=== GOAL OF THE EXERCISE ===
Print all entries precisely as they are written.

Records from a data collection
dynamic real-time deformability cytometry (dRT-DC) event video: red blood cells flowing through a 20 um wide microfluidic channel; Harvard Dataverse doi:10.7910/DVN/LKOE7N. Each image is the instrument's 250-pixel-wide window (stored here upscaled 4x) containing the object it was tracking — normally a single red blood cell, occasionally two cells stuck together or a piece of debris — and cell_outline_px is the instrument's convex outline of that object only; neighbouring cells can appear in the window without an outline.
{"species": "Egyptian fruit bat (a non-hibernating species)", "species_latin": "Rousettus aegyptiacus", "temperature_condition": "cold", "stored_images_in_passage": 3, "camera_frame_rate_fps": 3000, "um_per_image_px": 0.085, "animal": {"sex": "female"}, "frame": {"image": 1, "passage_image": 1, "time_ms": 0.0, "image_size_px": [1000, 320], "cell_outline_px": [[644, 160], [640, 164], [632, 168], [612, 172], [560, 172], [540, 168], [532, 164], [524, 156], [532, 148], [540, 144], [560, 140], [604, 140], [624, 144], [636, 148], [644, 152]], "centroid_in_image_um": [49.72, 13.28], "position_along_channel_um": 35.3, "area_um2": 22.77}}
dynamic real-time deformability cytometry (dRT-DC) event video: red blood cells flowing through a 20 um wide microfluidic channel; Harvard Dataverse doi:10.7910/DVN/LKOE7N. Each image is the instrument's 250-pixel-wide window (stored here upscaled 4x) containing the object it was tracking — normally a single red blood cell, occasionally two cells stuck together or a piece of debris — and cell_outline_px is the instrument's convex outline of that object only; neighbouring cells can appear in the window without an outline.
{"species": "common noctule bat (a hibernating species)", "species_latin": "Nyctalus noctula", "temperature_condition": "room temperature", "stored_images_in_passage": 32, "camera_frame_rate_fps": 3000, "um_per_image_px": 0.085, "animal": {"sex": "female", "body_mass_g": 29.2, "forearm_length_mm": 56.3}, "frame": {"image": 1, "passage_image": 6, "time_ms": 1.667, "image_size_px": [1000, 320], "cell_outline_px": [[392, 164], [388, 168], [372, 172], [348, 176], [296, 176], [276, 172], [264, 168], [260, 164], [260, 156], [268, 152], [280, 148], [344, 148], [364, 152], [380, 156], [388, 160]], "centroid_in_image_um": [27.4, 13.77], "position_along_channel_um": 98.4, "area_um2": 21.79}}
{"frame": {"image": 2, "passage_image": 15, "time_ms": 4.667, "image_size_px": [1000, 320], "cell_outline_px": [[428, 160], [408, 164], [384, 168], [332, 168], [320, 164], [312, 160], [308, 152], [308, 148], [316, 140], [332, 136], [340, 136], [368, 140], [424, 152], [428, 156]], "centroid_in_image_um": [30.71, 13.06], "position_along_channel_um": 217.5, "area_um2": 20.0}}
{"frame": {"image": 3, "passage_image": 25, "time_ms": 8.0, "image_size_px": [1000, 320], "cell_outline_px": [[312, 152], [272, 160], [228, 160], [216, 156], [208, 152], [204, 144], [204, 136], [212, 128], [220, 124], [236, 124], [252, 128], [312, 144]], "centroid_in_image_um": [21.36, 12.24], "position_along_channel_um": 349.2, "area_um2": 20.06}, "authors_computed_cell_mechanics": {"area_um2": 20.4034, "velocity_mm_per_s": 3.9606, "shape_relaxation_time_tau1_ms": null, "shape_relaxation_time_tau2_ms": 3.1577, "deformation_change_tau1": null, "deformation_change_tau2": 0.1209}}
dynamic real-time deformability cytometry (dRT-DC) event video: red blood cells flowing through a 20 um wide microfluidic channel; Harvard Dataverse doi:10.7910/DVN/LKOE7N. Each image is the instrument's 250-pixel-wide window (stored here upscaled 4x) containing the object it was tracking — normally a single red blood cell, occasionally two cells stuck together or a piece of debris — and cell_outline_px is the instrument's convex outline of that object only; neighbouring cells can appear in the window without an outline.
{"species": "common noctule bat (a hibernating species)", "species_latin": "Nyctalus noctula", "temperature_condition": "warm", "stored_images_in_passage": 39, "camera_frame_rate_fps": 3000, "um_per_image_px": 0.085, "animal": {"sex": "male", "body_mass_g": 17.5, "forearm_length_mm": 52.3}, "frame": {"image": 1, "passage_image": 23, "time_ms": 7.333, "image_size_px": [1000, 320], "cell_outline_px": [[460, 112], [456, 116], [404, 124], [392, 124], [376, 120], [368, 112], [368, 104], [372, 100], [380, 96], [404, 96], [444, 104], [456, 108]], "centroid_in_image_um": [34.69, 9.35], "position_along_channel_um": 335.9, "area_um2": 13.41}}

=== REPLY TO THE EXERCISE ===
dynamic real-time deformability cytometry (dRT-DC) event video: red blood cells flowing through a 20 um wide microfluidic channel; Harvard Dataverse doi:10.7910/DVN/LKOE7N. Each image is the instrument's 250-pixel-wide window (stored here upscaled 4x) containing the object it was tracking — normally a single red blood cell, occasionally two cells stuck together or a piece of debris — and cell_outline_px is the instrument's convex outline of that object only; neighbouring cells can appear in the window without an outline.
{"species": "Egyptian fruit bat (a non-hibernating species)", "species_latin": "Rousettus aegyptiacus", "temperature_condition": "cold", "stored_images_in_passage": 3, "camera_frame_rate_fps": 3000, "um_per_image_px": 0.085, "animal": {"sex": "female"}, "frame": {"image": 1, "passage_image": 1, "time_ms": 0.0, "image_size_px": [1000, 320], "cell_outline_px": [[644, 160], [640, 164], [632, 168], [612, 172], [560, 172], [540, 168], [532, 164], [524, 156], [532, 148], [540, 144], [560, 140], [604, 140], [624, 144], [636, 148], [644, 152]], "centroid_in_image_um": [49.72, 13.28], "position_along_channel_um": 35.3, "area_um2": 22.77}}
dynamic real-time deformability cytometry (dRT-DC) event video: red blood cells flowing through a 20 um wide microfluidic channel; Harvard Dataverse doi:10.7910/DVN/LKOE7N. Each image is the instrument's 250-pixel-wide window (stored here upscaled 4x) containing the object it was tracking — normally a single red blood cell, occasionally two cells stuck together or a piece of debris — and cell_outline_px is the instrument's convex outline of that object only; neighbouring cells can appear in the window without an outline.
{"species": "common noctule bat (a hibernating species)", "species_latin": "Nyctalus noctula", "temperature_condition": "room temperature", "stored_images_in_passage": 32, "camera_frame_rate_fps": 3000, "um_per_image_px": 0.085, "animal": {"sex": "female", "body_mass_g": 29.2, "forearm_length_mm": 56.3}, "frame": {"image": 1, "passage_image": 6, "time_ms": 1.667, "image_size_px": [1000, 320], "cell_outline_px": [[392, 164], [388, 168], [372, 172], [348, 176], [296, 176], [276, 172], [264, 168], [260, 164], [260, 156], [268, 152], [280, 148], [344, 148], [364, 152], [380, 156], [388, 160]], "centroid_in_image_um": [27.4, 13.77], "position_along_channel_um": 98.4, "area_um2": 21.79}}
{"frame": {"image": 2, "passage_image": 15, "time_ms": 4.667, "image_size_px": [1000, 320], "cell_outline_px": [[428, 160], [408, 164], [384, 168], [332, 168], [320, 164], [312, 160], [308, 152], [308, 148], [316, 140], [332, 136], [340, 136], [368, 140], [424, 152], [428, 156]], "centroid_in_image_um": [30.71, 13.06], "position_along_channel_um": 217.5, "area_um2": 20.0}}
{"frame": {"image": 3, "passage_image": 25, "time_ms": 8.0, "image_size_px": [1000, 320], "cell_outline_px": [[312, 152], [272, 160], [228, 160], [216, 156], [208, 152], [204, 144], [204, 136], [212, 128], [220, 124], [236, 124], [252, 128], [312, 144]], "centroid_in_image_um": [21.36, 12.24], "position_along_channel_um": 349.2, "area_um2": 20.06}, "authors_computed_cell_mechanics": {"area_um2": 20.4034, "velocity_mm_per_s": 3.9606, "shape_relaxation_time_tau1_ms": null, "shape_relaxation_time_tau2_ms": 3.1577, "deformation_change_tau1": null, "deformation_change_tau2": 0.1209}}
dynamic real-time deformability cytometry (dRT-DC) event video: red blood cells flowing through a 20 um wide microfluidic channel; Harvard Dataverse doi:10.7910/DVN/LKOE7N. Each image is the instrument's 250-pixel-wide window (stored here upscaled 4x) containing the object it was tracking — normally a single red blood cell, occasionally two cells stuck together or a piece of debris — and cell_outline_px is the instrument's convex outline of that object only; neighbouring cells can appear in the window without an outline.
{"species": "common noctule bat (a hibernating species)", "species_latin": "Nyctalus noctula", "temperature_condition": "warm", "stored_images_in_passage": 39, "camera_frame_rate_fps": 3000, "um_per_image_px": 0.085, "animal": {"sex": "male", "body_mass_g": 17.5, "forearm_length_mm": 52.3}, "frame": {"image": 1, "passage_image": 23, "time_ms": 7.333, "image_size_px": [1000, 320], "cell_outline_px": [[460, 112], [456, 116], [404, 124], [392, 124], [376, 120], [368, 112], [368, 104], [372, 100], [380, 96], [404, 96], [444, 104], [456, 108]], "centroid_in_image_um": [34.69, 9.35], "position_along_channel_um": 335.9, "area_um2": 13.41}}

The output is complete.